Build lc0 executable
The lc0 executable is ready to be built from the source code. I built lc0 executable by the following steps.
- Product -> Build
It will build lc0 executable to build/debug/lc0
.
Download leela chess zero network
The lc0 evaluates a chess move by neural network, so I need to download a neural network to let lc0 use. The steps are shown as below.
- In Safari, download this file:
http://training.lczero.org/get_network?sha=82d14d7d8a4f00826f269901d5e31df1a7b2112c20604dc8bee4008271db4d88
. - Move the downloaded file to the directory
build/debug/
.
It downloads last T60 320x24 network 606511 to the directory that contains lc0 executable, so lc0 can find the network.
Run Xcode Instruments
Xcode project has been configured correctly. And, lc0 can run Metal backend with neural network infinitely. Now, I can run Xcode Instruments to find memory leaks of Metal backend of lc0. The steps are shown as follows.
- Product -> Profile
- All -> Leaks -> Choose
- Record
It runs lc0 and collect information of memory allocations and leaks. I saw the result as follows.
It shows that memory usage is infinitely increasing, and the function runInferenceWithBatchSize
has used 1366.22 MB. I double-clicked the function runInferenceWithBatchSize
to see more details inside it.
It shows that 100% memory is using by the following source code.

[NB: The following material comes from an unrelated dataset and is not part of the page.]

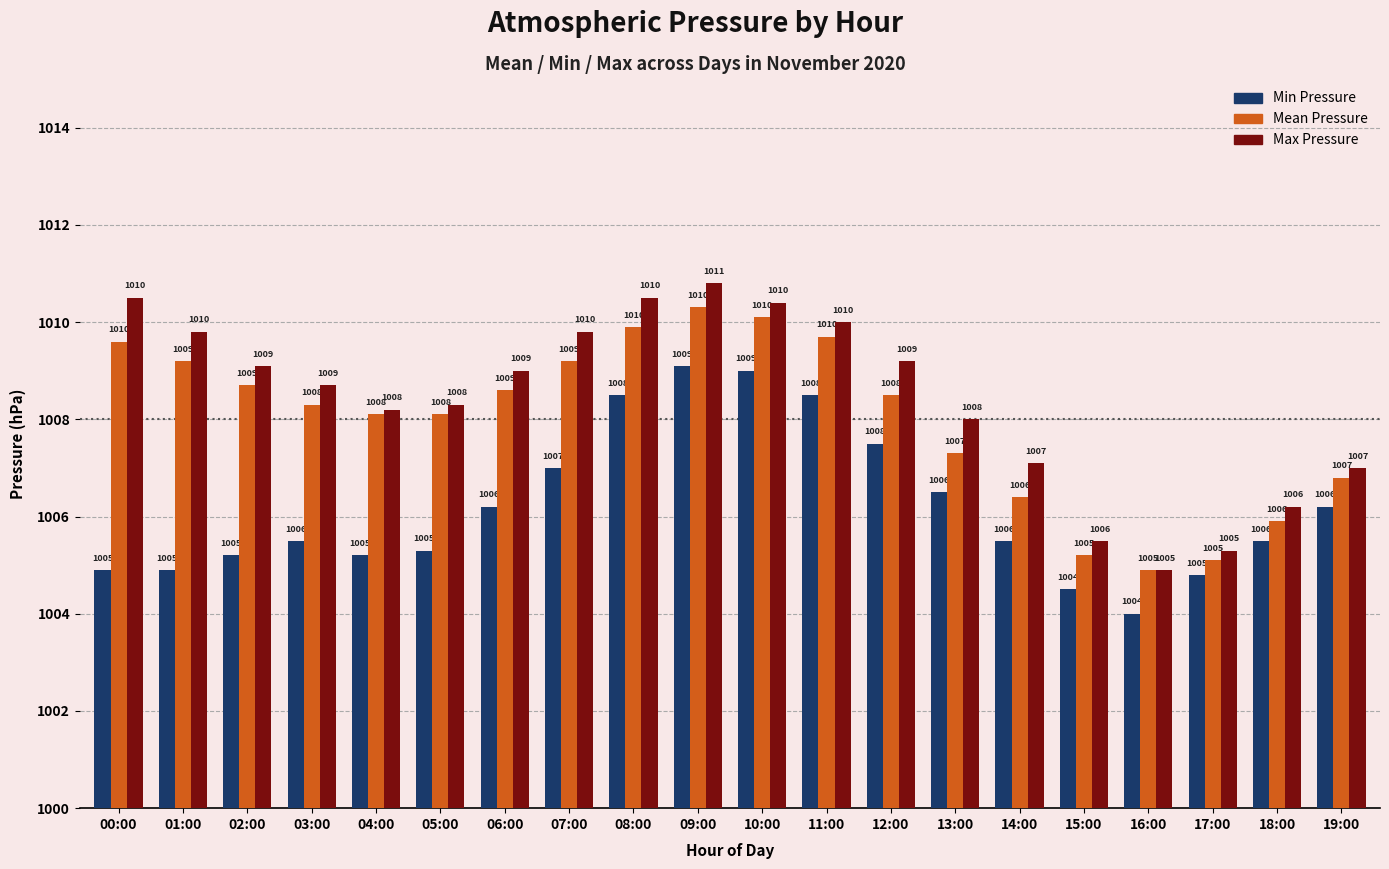

The value of Max Pressure at 07:00 is 423.3. True or false?

False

_resultDataDictionary = [_graph runWithFeeds:@{_inputTensor : _inputTensorData}
targetTensors:_targetTensors
targetOperations:nil];
Fix memory leak
In the previous section, we know which source code generates a memory leak. In this section, I will fix the memory leak.
The memory leak can be fixed by my pull request, in which I made the following changes.
- Release
_inputTensorData
explicitly. - Surround the function that has memory leaks by an autorelease pool.
To checkout my pull request locally, we can follow the steps below.
In Terminal, enter the following commands:
git stash
git fetch origin pull/2/head:fix-memory-leak
git checkout fix-memory-leak
git stash pop
It will stash changes in the working directory. Then, it will fetch the pull request to a new branch fix-memory-leak
. Finally, it will checkout the branch fix-memory-leak
, and pop the stashed changes.
I reran Xcode Profiler to see whether the memory leak is fixed. The result is shown as follows.
It shows that the memory usage doesn’t increase infinitely now.
Remarks
There is another memory leak that is reported by Xcode Profiler, but it has not been fixed in my pull request. Can you find the memory leak and fix it?